- [ACTIVITY] Your answer must be an exact transcription of the data, with every picture omitted.

Stored entries:
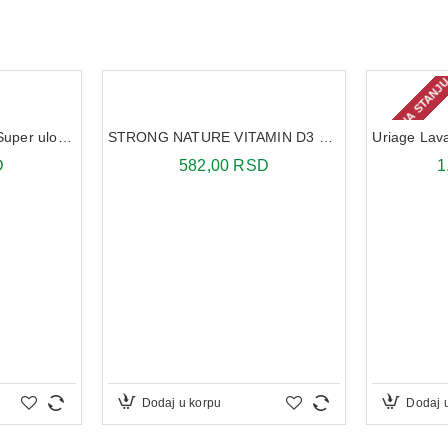
NEMA NA STANJ
Libresse Invisible Ultra Super ulošci 8X
STRONG NATURE VITAMIN D3 2000 IU 30 KAPSULA
D
582,00 RSD
1
Dodaj u korpu
Dodaj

- [YOUR RESPONSE]
NEMA NA STANJ
Libresse Invisible Ultra Super ulošci 8X
STRONG NATURE VITAMIN D3 2000 IU 30 KAPSULA
D
582,00 RSD
1
Dodaj u korpu
Dodaj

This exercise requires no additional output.